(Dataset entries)
★ ★ ★ ★ ★ ★ ★

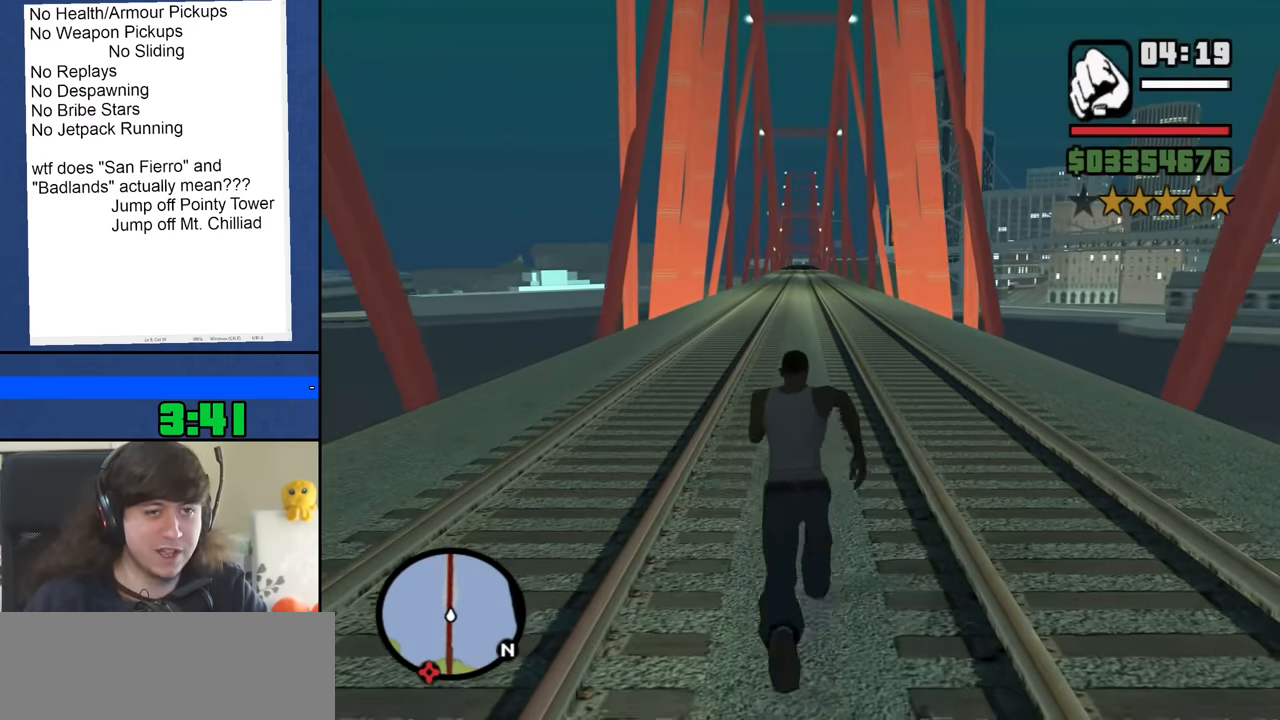
{"keys": ["space", "w"], "mouse": [], "events": [[100, "space", "down"], [183, "space", "up"], [283, "space", "down"], [383, "space", "up"], [466, "space", "down"]]}
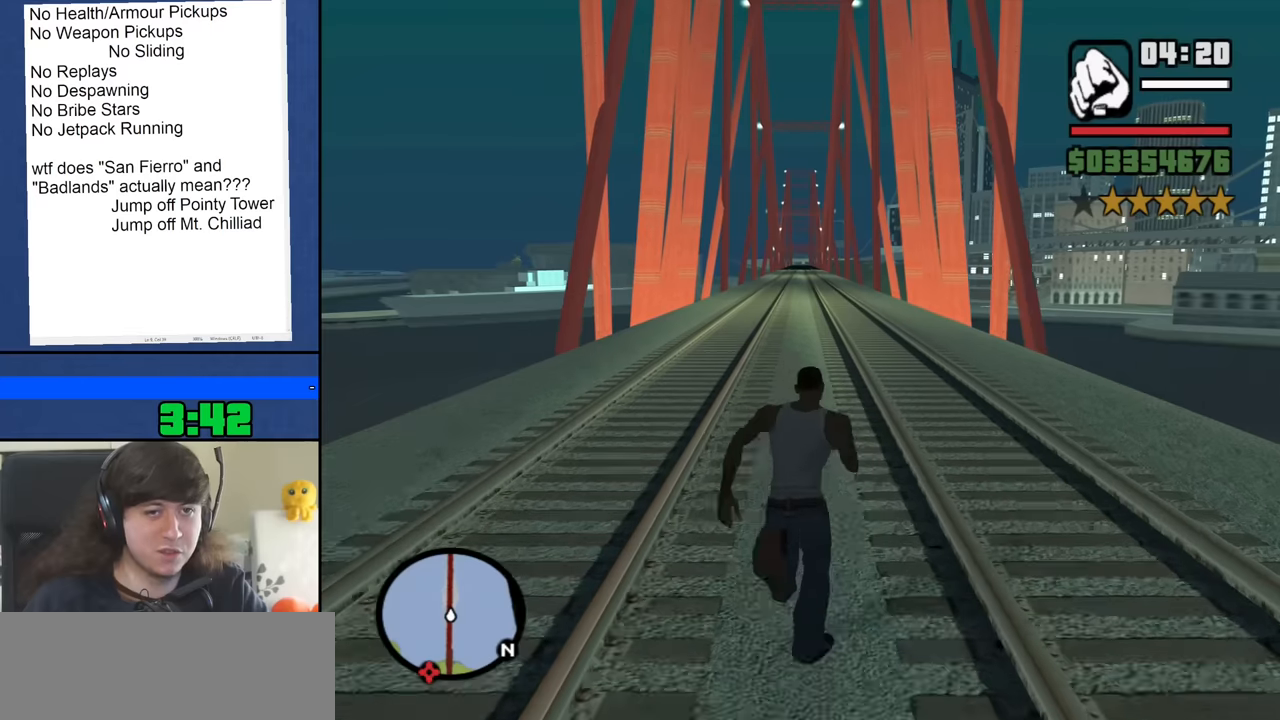
{"keys": ["w"], "mouse": [], "events": [[66, "space", "up"], [166, "space", "down"], [250, "space", "up"], [350, "space", "down"], [450, "space", "up"]]}
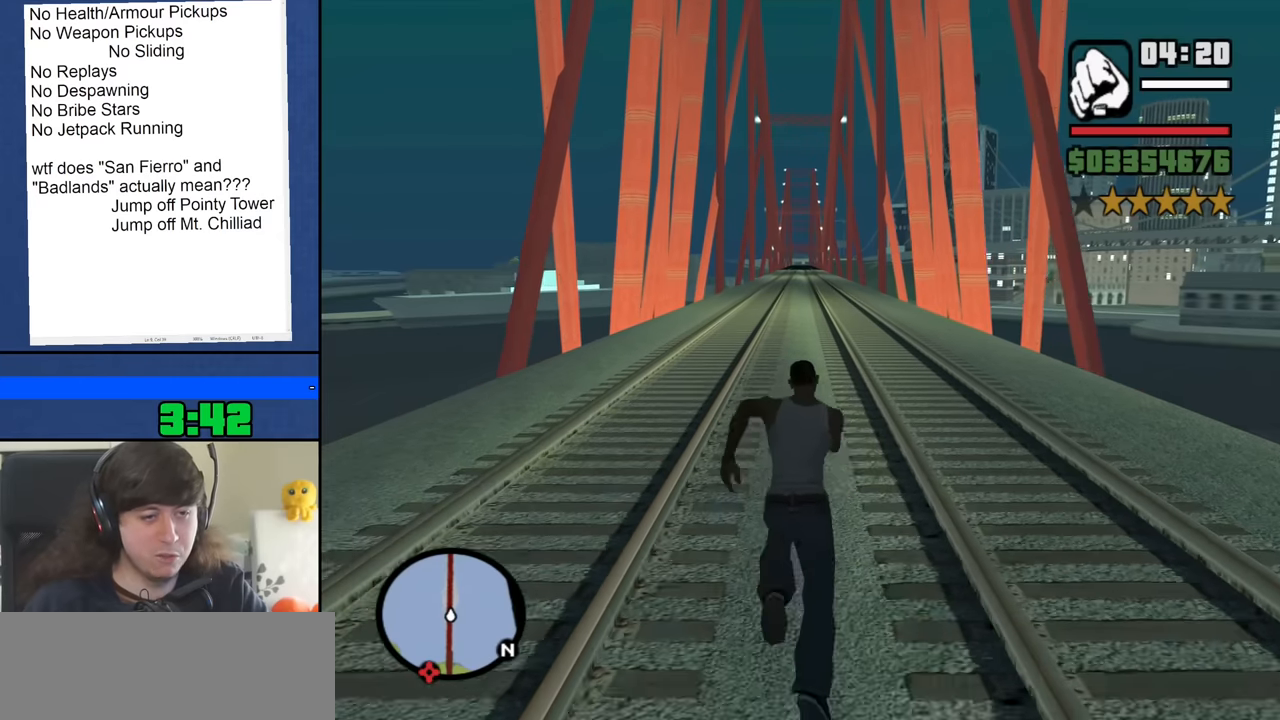
{"keys": ["w"], "mouse": [], "events": [[33, "space", "down"], [133, "space", "up"], [216, "space", "down"], [316, "space", "up"], [416, "space", "down"], [500, "space", "up"]]}
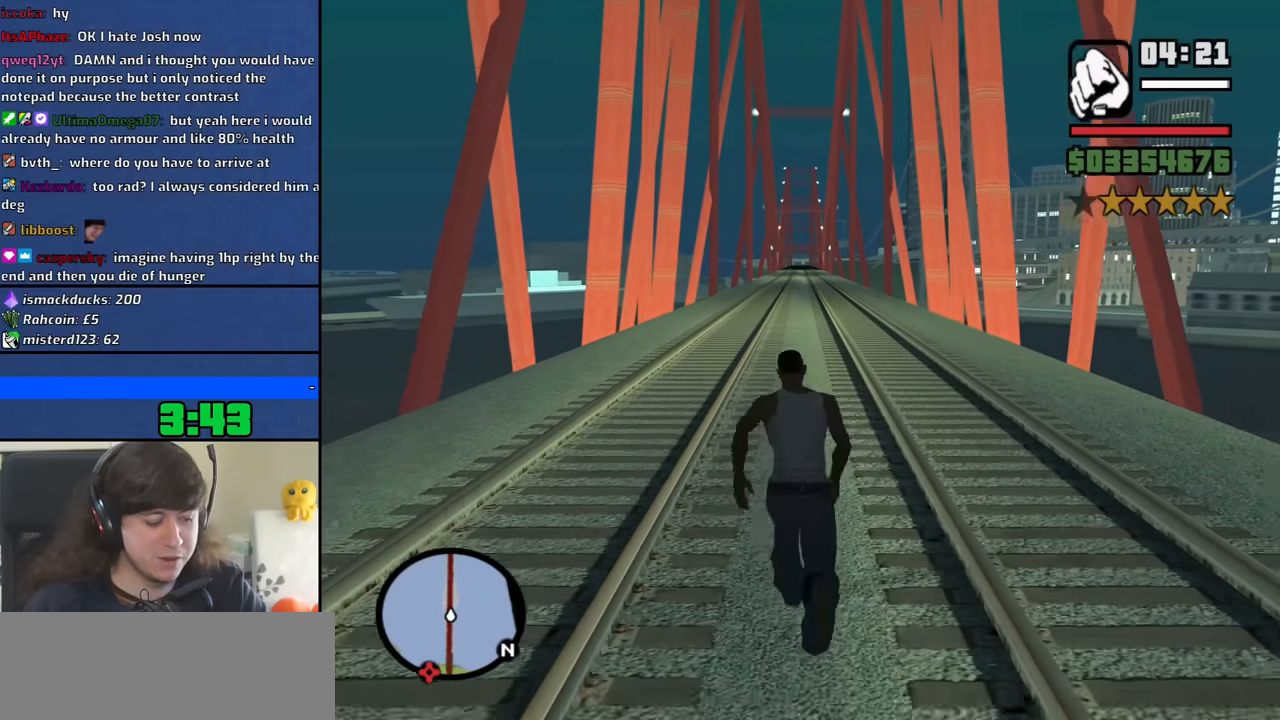
{"keys": ["space", "w"], "mouse": [], "events": [[100, "space", "down"], [200, "space", "up"], [283, "space", "down"], [383, "space", "up"], [466, "space", "down"]]}
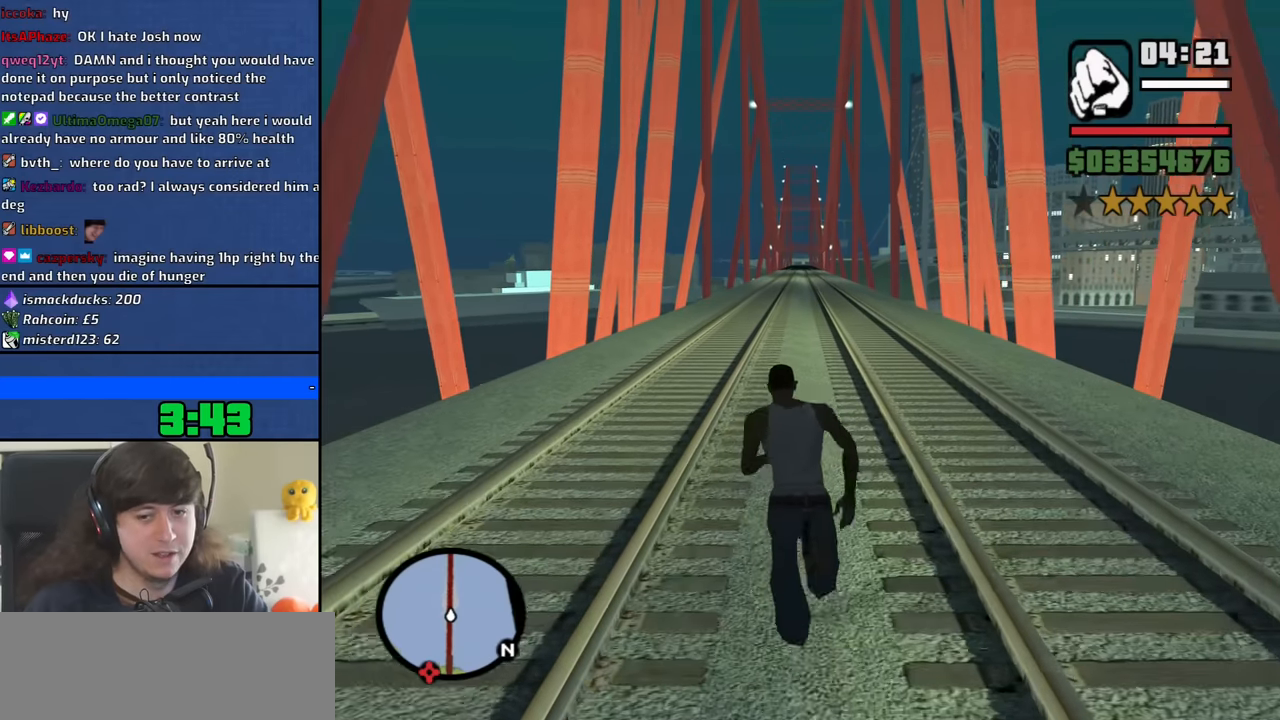
{"keys": ["w"], "mouse": [], "events": [[66, "space", "up"], [166, "space", "down"], [250, "space", "up"], [350, "space", "down"], [450, "space", "up"]]}
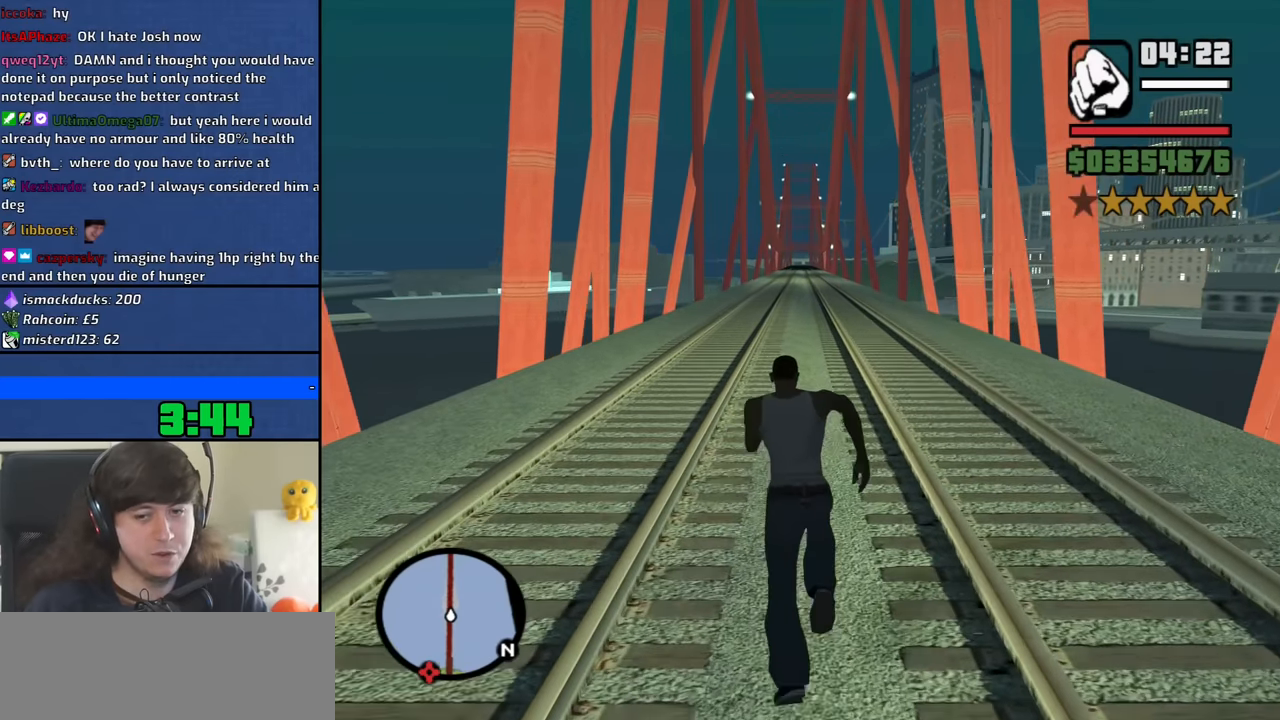
{"keys": ["w"], "mouse": [], "events": [[33, "space", "down"], [133, "space", "up"], [216, "space", "down"], [316, "space", "up"], [416, "space", "down"], [500, "space", "up"]]}
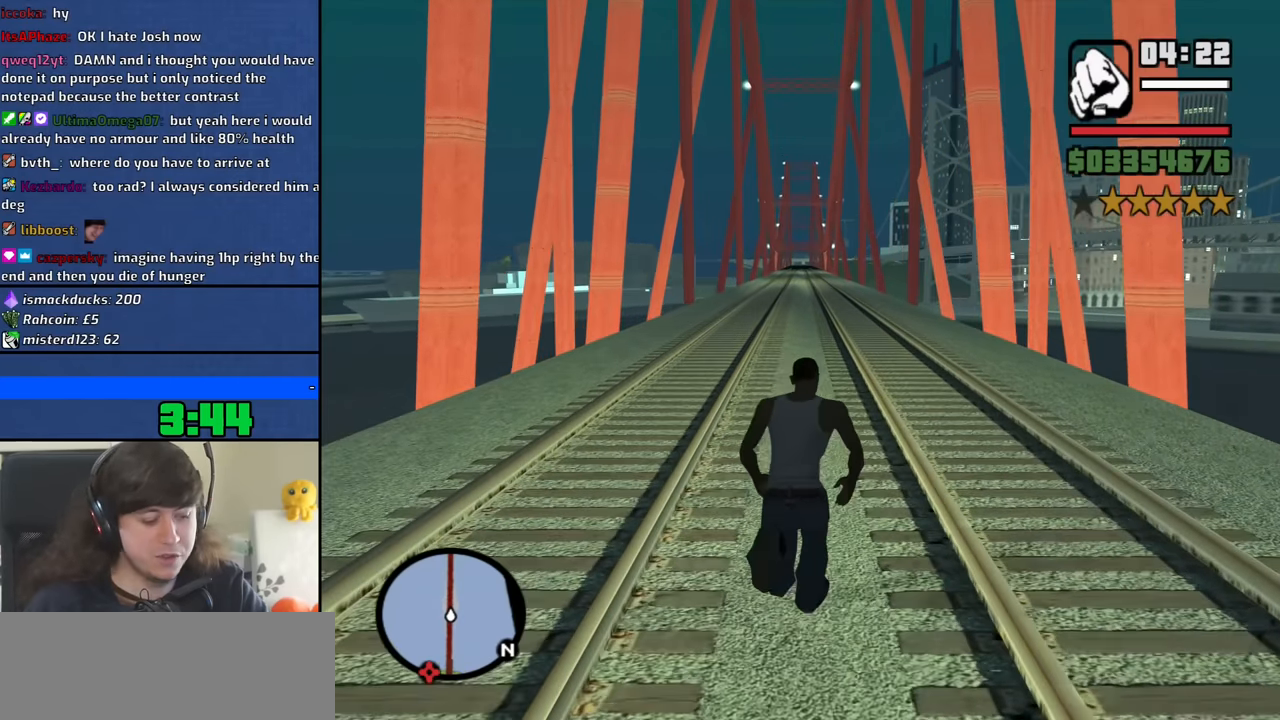
{"keys": ["space", "w"], "mouse": [], "events": [[100, "space", "down"], [183, "space", "up"], [283, "space", "down"], [383, "space", "up"], [466, "space", "down"]]}
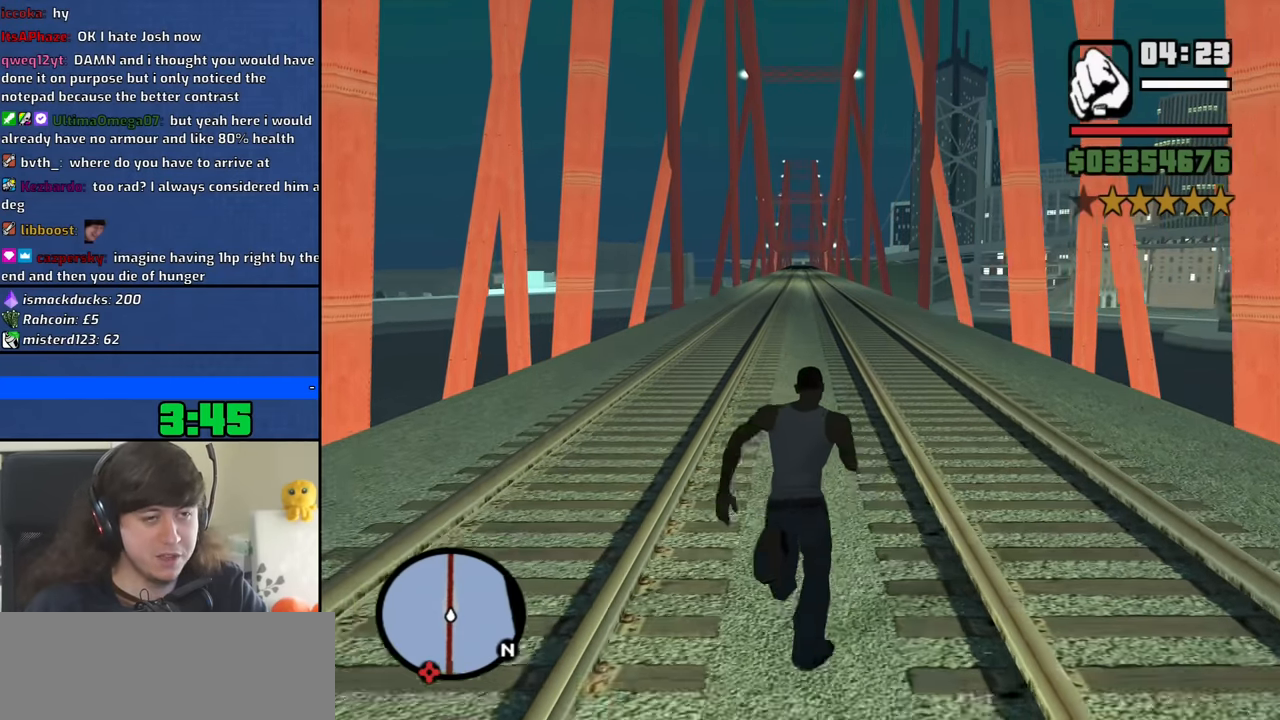
{"keys": ["w"], "mouse": [], "events": [[66, "space", "up"], [166, "space", "down"], [250, "space", "up"], [350, "space", "down"], [450, "space", "up"]]}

★ ★ ★ ★ ★ ★ ★

Required action —
Only the records themselves, retyped exactly, belong in the answer; please leave all images behind.

Written solution —
{"keys": ["space", "w"], "mouse": [], "events": [[100, "space", "down"], [183, "space", "up"], [283, "space", "down"], [383, "space", "up"], [466, "space", "down"]]}
{"keys": ["w"], "mouse": [], "events": [[66, "space", "up"], [166, "space", "down"], [250, "space", "up"], [350, "space", "down"], [450, "space", "up"]]}
{"keys": ["w"], "mouse": [], "events": [[33, "space", "down"], [133, "space", "up"], [216, "space", "down"], [316, "space", "up"], [416, "space", "down"], [500, "space", "up"]]}
{"keys": ["space", "w"], "mouse": [], "events": [[100, "space", "down"], [200, "space", "up"], [283, "space", "down"], [383, "space", "up"], [466, "space", "down"]]}
{"keys": ["w"], "mouse": [], "events": [[66, "space", "up"], [166, "space", "down"], [250, "space", "up"], [350, "space", "down"], [450, "space", "up"]]}
{"keys": ["w"], "mouse": [], "events": [[33, "space", "down"], [133, "space", "up"], [216, "space", "down"], [316, "space", "up"], [416, "space", "down"], [500, "space", "up"]]}
{"keys": ["space", "w"], "mouse": [], "events": [[100, "space", "down"], [183, "space", "up"], [283, "space", "down"], [383, "space", "up"], [466, "space", "down"]]}
{"keys": ["w"], "mouse": [], "events": [[66, "space", "up"], [166, "space", "down"], [250, "space", "up"], [350, "space", "down"], [450, "space", "up"]]}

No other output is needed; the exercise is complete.